**Task to complete**
Write out every line in the rows below exactly as it appears, keeping the original order.

[Start of section]

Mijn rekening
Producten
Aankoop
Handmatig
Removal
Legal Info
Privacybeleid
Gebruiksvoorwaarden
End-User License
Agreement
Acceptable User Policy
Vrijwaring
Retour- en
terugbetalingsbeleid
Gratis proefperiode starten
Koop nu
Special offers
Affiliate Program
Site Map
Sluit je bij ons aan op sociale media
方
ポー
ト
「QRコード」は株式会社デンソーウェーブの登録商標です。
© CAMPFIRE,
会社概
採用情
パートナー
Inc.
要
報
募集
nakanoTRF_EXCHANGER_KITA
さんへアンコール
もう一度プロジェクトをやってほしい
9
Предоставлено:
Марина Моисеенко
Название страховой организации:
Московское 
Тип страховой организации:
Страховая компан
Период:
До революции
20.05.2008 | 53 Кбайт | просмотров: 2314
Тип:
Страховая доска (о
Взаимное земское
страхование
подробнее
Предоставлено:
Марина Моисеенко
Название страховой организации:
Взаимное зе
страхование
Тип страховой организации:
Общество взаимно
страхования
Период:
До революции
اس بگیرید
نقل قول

[End of section]

**Task response**
Mijn rekening
Producten
Aankoop
Handmatig
Removal
Legal Info
Privacybeleid
Gebruiksvoorwaarden
End-User License
Agreement
Acceptable User Policy
Vrijwaring
Retour- en
terugbetalingsbeleid
Gratis proefperiode starten
Koop nu
Special offers
Affiliate Program
Site Map
Sluit je bij ons aan op sociale media
方
ポー
ト
「QRコード」は株式会社デンソーウェーブの登録商標です。
© CAMPFIRE,
会社概
採用情
パートナー
Inc.
要
報
募集
nakanoTRF_EXCHANGER_KITA
さんへアンコール
もう一度プロジェクトをやってほしい
9
Предоставлено:
Марина Моисеенко
Название страховой организации:
Московское 
Тип страховой организации:
Страховая компан
Период:
До революции
20.05.2008 | 53 Кбайт | просмотров: 2314
Тип:
Страховая доска (о
Взаимное земское
страхование
подробнее
Предоставлено:
Марина Моисеенко
Название страховой организации:
Взаимное зе
страхование
Тип страховой организации:
Общество взаимно
страхования
Период:
До революции
اس بگیرید
نقل قول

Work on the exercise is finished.